Monday, November 07, 2005

standing at Hannah's bedside...


There’s an older woman in our church community—let’s call her Hannah—whom I was blessed (and I don’t use that word thoughtlessly here) to visit this morning in the hospital. She’d recently taken a tumble and broken her left arm and left hip. Despite the pain in both areas and the difficulty in the therapy for the hip, she was able to muster up the humor to explain that now she was balanced again: she’d broken the other hip a little over a year ago. The right hip had weighted her down. She was now no longer listing to starboard.

We exchanged kindnesses; I inquired about her progress and when the doctors felt they might release her. She confessed this fall had made her a little angry with God, but after a little reflection she had asked for His forgiveness, insisting that it wasn’t Him she was mad at. It was the simple circumstance of the fall, and the time it would take to get back on her feet, and all the discomfort in between that had drawn her ire—if the woman whose sweet spirit seemed so fundamental to her could indeed foment something like “ire.”

What beset her most was the waiting—having to wait until things were as back to normal as they could be—and what to do with that time, how to be useful.

And then she told me a little story about how she’d tried to do just that—be useful.

A young nurse had been taking care of her a few days prior. A pregnant nurse. She was, Hannah told me, such a slight woman that if you looked at her from behind you couldn’t tell she was pregnant. But after she and Hannah had established a minimum of rapport, Hannah came right out and asked her, “are you a Christian?” (Clearly, Hannah has never been through sensitivity training.)

Hannah perhaps represents a generation who, for all their interest in good manners, doesn’t assume that a religious question like Hannah’s was intrinsically offensive. She imported no animus into her question and therefore assumed her nurse wouldn’t import it either. If Hannah had been born closer to my generation, and she were a bettin’ woman, she might have wagered her nurse would adopt the popular angst when posed such questions; religion is a private affair we are told. Questions of that sort should be solicited, not posed. Had Hannah been as concerned with how a simple question might be received, she might’ve then opted to forgo the question all together.
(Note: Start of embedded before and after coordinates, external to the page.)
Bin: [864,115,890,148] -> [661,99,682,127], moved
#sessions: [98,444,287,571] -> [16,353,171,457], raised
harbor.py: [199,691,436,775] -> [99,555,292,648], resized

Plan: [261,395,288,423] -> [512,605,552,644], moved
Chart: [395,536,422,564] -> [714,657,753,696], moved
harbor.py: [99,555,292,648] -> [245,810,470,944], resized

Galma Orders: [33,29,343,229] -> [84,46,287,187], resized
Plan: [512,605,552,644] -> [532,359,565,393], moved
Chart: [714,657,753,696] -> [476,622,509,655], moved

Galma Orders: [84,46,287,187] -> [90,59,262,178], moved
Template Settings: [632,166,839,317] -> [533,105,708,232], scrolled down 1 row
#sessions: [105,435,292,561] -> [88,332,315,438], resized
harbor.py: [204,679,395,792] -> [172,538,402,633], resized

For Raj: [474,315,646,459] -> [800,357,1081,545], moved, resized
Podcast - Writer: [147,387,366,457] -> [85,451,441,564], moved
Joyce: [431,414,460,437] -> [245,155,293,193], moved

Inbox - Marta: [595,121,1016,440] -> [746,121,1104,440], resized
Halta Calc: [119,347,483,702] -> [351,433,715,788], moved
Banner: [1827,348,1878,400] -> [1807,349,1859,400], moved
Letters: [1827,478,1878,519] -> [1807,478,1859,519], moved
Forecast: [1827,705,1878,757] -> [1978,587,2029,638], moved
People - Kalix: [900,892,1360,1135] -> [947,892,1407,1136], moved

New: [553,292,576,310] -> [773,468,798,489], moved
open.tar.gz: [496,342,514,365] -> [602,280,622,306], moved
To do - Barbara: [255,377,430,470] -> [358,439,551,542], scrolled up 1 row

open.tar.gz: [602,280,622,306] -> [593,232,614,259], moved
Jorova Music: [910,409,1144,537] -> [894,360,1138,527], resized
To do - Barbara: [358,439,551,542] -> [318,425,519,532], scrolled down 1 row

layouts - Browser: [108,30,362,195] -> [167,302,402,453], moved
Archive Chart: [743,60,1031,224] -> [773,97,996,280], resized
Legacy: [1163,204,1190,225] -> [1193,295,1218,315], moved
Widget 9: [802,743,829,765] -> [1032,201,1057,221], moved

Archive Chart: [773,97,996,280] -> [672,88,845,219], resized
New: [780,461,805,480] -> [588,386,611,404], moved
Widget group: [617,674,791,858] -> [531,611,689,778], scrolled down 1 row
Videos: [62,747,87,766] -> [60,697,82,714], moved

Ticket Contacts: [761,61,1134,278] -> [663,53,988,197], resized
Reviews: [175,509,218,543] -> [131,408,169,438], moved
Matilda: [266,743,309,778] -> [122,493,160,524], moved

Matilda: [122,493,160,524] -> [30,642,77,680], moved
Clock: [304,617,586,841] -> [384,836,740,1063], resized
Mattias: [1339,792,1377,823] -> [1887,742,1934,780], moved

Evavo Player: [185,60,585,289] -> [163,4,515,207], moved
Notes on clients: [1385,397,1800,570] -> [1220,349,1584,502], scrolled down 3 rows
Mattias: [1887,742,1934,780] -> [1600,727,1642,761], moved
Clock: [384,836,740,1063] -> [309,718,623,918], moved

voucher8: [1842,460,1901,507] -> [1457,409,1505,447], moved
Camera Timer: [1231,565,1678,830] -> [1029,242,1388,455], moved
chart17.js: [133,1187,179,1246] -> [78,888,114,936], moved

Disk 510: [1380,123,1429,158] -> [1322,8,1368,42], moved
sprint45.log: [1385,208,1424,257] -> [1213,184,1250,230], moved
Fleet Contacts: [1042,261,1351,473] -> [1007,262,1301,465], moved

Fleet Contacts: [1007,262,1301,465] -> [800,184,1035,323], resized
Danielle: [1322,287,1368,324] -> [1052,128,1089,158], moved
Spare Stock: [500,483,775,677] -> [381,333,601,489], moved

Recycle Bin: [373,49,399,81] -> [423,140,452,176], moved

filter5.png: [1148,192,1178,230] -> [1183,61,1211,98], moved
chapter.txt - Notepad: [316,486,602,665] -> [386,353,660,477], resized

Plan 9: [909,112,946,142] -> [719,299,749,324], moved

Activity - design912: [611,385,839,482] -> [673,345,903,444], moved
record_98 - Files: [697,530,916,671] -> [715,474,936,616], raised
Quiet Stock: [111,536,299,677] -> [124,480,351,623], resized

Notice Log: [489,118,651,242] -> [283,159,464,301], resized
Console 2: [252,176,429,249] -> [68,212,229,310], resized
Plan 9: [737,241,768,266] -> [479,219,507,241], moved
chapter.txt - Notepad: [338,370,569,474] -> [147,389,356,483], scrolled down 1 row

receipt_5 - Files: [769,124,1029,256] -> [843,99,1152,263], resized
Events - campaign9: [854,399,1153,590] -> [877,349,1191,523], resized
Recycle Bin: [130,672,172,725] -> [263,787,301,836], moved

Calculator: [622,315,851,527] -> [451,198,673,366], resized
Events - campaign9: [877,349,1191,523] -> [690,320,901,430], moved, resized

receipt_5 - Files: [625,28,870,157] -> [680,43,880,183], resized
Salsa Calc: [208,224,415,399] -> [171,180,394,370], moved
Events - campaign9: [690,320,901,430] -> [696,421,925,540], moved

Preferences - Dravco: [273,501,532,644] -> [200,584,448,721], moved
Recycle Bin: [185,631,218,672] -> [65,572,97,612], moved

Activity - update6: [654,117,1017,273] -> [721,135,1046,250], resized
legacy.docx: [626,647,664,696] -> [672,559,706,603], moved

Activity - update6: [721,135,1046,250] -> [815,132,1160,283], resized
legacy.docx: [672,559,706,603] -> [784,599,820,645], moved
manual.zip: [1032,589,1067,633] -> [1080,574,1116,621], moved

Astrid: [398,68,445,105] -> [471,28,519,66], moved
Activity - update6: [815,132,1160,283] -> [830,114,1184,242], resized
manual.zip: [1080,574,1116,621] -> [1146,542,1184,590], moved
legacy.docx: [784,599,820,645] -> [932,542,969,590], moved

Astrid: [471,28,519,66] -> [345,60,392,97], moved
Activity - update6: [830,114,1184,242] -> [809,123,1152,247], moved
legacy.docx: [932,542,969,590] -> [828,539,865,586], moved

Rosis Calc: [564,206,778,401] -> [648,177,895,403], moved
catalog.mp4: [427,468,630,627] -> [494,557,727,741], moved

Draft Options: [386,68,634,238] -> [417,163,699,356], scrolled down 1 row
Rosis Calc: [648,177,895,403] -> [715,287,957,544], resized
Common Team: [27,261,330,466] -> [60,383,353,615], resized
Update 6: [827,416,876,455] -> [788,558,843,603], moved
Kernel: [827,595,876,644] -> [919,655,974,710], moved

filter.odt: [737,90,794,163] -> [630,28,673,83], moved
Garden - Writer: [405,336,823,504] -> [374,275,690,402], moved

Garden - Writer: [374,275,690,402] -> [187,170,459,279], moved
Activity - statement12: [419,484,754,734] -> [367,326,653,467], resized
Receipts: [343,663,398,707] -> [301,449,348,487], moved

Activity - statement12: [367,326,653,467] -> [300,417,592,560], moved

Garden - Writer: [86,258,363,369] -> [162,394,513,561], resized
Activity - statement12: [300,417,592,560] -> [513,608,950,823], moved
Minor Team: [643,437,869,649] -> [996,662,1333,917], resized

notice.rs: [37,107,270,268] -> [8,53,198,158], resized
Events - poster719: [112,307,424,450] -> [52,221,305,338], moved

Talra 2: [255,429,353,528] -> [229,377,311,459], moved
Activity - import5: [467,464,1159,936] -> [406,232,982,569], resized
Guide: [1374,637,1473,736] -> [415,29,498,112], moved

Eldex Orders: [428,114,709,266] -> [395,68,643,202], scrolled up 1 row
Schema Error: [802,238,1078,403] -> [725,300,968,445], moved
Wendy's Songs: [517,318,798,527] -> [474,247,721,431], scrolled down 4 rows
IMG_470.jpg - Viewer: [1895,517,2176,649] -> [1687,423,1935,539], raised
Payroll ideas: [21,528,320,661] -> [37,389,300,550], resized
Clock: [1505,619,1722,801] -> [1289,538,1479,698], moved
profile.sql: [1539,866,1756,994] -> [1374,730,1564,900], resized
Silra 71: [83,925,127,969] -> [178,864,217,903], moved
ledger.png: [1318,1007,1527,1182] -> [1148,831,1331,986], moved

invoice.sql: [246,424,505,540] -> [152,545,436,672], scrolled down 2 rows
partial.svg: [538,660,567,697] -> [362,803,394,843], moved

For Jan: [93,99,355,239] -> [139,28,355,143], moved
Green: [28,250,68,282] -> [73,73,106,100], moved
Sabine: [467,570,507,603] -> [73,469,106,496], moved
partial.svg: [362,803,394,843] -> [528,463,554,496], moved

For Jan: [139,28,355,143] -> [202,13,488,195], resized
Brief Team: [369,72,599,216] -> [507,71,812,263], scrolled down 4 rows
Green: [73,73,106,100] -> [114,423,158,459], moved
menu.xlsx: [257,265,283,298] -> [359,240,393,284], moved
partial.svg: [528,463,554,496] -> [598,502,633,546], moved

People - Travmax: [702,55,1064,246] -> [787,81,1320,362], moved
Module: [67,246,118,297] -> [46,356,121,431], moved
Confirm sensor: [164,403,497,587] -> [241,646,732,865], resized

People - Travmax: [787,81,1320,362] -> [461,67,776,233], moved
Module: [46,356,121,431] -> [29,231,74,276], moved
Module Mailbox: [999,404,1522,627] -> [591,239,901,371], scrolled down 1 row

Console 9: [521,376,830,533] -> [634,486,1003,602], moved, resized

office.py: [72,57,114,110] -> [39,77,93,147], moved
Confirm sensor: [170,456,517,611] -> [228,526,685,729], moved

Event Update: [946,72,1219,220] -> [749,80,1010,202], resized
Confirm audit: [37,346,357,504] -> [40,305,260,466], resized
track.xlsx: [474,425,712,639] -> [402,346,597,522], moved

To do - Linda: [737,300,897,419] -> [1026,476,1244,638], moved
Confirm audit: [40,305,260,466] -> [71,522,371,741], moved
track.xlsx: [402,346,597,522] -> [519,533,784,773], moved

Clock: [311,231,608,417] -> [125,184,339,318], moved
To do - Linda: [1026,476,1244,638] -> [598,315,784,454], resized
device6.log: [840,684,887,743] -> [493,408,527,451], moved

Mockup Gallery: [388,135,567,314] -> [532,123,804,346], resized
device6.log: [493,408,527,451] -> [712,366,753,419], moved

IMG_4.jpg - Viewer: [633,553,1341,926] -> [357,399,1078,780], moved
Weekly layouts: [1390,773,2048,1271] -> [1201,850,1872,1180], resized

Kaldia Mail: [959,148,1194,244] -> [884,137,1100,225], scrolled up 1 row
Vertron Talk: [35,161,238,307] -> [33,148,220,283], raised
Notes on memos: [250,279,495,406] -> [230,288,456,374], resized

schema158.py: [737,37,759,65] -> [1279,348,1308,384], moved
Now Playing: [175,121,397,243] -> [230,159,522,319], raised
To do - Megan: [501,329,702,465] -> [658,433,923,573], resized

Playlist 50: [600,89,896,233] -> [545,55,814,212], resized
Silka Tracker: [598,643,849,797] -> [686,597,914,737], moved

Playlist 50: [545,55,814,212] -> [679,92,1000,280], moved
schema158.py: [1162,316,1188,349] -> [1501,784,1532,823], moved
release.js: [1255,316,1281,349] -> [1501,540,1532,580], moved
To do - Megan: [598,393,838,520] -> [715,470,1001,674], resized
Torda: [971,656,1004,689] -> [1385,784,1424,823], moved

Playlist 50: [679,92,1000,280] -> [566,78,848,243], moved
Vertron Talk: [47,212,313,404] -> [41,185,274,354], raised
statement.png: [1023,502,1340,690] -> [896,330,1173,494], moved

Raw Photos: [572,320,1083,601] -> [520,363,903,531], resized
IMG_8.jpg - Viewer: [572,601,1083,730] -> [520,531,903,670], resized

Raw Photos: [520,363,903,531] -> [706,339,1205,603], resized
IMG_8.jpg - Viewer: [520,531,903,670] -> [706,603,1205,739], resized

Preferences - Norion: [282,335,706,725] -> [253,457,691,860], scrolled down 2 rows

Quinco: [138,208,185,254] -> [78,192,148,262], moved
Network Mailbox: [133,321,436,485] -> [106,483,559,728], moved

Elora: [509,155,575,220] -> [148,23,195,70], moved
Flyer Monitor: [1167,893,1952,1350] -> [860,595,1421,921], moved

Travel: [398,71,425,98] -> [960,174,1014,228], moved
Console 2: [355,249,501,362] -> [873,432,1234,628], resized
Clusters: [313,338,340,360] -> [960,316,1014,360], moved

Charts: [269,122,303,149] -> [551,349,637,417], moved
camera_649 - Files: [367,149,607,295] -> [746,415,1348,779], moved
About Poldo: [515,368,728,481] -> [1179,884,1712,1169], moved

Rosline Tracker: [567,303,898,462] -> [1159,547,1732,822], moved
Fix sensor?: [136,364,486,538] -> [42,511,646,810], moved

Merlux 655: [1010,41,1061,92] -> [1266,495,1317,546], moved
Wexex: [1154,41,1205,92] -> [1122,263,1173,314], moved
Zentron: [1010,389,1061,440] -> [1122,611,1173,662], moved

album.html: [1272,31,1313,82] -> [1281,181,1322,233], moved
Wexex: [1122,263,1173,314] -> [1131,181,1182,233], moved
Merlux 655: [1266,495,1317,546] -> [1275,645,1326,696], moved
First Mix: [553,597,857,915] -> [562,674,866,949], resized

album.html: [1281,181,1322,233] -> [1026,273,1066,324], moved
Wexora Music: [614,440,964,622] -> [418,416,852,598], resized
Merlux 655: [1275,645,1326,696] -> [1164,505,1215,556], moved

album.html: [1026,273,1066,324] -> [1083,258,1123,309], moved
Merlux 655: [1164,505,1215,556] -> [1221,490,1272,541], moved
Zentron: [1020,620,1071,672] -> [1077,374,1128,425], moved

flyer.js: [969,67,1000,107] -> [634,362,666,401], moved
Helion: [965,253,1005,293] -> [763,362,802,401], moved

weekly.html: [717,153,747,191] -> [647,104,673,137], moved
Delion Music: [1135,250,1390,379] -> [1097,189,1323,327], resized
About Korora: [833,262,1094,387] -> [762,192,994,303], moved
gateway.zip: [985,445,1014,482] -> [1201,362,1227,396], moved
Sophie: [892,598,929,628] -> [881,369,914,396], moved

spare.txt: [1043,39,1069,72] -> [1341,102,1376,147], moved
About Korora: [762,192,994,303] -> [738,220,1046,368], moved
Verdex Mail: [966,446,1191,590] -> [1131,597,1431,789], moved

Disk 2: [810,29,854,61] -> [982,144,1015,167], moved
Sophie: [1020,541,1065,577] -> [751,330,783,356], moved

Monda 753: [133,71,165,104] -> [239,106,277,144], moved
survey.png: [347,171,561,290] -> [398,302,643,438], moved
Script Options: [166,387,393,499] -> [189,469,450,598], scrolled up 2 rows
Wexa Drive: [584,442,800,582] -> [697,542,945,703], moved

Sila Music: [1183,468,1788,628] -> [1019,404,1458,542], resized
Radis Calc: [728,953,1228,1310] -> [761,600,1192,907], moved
Fortunately, she didn’t—a potentially awkward moment averted because Hannah didn’t know any better. And fortunately for both of them, her nurse took no umbrage at the unvarnished, unassuming question. The nurse, instead, answered quite honestly that she didn’t know if she were a Christian but conceded she was not a churchgoer. Again, another potentially awkward moment: How might Hannah respond to her nurse’s admission of being outside the Christian fold? How would I respond in that moment? Befuddled silence? Would I offer some sort of silly invitation I didn’t mean like, “well, would you like to go to church with me sometime?”—as if her reasons for not going could be distilled down into the mere fact that no one had invited her before. Or would I try to cover over even the slightest possibility of offense by cowering with some sort of silly “well, with your hours I’d want to sleep in too!”?

Hannah felt no awkwardness though. She responded simply with a simple request: could she, nonetheless, pray for the child growing inside?

Regardless of what that nurse might’ve thought of Christians or their Christianity, it may be hoped that Hannah’s request was interpreted as nothing less than a simple act of love. Whether that’s true, Hannah doesn’t know. But whatever the nurse thought, Hannah’s request was received with the love with which it was intended. The nurse welcomed the offer.

Hannah prayed for that baby, and, according to her, any time she mentioned Jesus’ name, the baby kicked, or leapt, or did a uterus-dive, or whatever.

That’s love.

And that’s evangelism in the real world.

I was thankful for my time with Hannah today.

1 Comments:

At 9:04 PM, Anonymous Anonymous said...

Potentially awkward moments.....is that what keeps us in silence?

I like "Hannah's" approach - to offer prayer. When my non-Christian friends ask me for guidance and/or help I tell them that I'm speaking through a Christian viewpoint, that I love them, and their concerns are in my prayers. Often I get a look of intrigue and a little door opens up for me to talk about how my faith has helped me in a situation analogous to theirs.

If you want awkward moments, try sharing your faith with young adults in Japan. It was that trip that convicted my heart and showed me that I have it easy over here. And that I don’t seize nearly enough opportunities.